QSO B1038+528A, also known as OL 564, is a radio-loud quasar located in the constellation of Ursa Major. The redshift of the quasar is (z) 0.678 and it was first discovered via a NRAO interferometer survey by a team of astronomers led by F.N. Owen in 1980, who described it along with QSO B1038+528B as an extremely close pair of quasars. The radio spectrum of the quasar is considered as flat, making it a flat-spectrum radio quasar.

== Description ==
QSO B1038+528A makes up one of the quasar pair alongside QSO B1038+528B. While the primary quasar is found to be brighter with a redshift at 0.67, the secondary quasar is faint and located at (z) 2.296. The absolute magnitude of the quasars are estimated to be 17.5 and 18.5 respectively. The separation between the quasar pair is 33 arcseconds.

The radio structure of QSO B1038+528A is compact. When observed, the radio morphology is shown to be of core-jet type with a long radio jet that is extending outwards from the radio core with a distance spanning at least 50 milliarcseconds (400 parsecs) and a position angle of 22°. This jet is also found to contain a steep spectrum. Two other components are discovered in the quasar, mainly a strong component and a much weaker component. Traces of diffused radio emission have been found to surround the quasar based on radio mapping made by the Very Large Array (VLA).
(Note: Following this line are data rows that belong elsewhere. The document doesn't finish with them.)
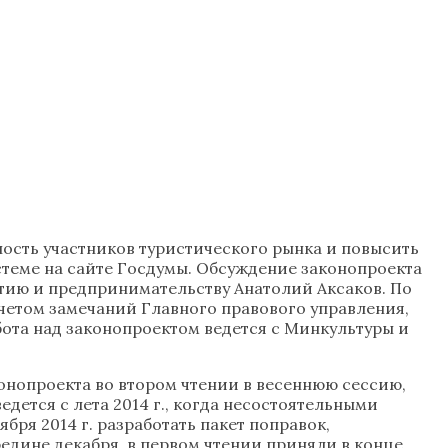
ность участников туристического рынка и повысить
стеме на сайте Госдумы. Обсуждение законопроекта
тию и предпринимательству Анатолий Аксаков. По
учетом замечаний Главного правового управления,
ота над законопроектом ведется с Минкультуры и
конопроекта во втором чтении в весеннюю сессию,
дется с лета 2014 г., когда несостоятельными
бря 2014 г. разработать пакет поправок,
редине декабря, в первом чтении приняли в конце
A study published in 1988 showed that QSO B1038+528A has evidence of superluminal motion. Based on observations, a component is found ejecting from the position of the core towards direction of north-east, travelling at a speed of 100 kilometers per second. The proper motion value for its core is found to be estimated as 31 ± 22 per year and it is also said to be shifting by 0.7 milliarcseconds between 2.3 and 8.4 GHz frequencies.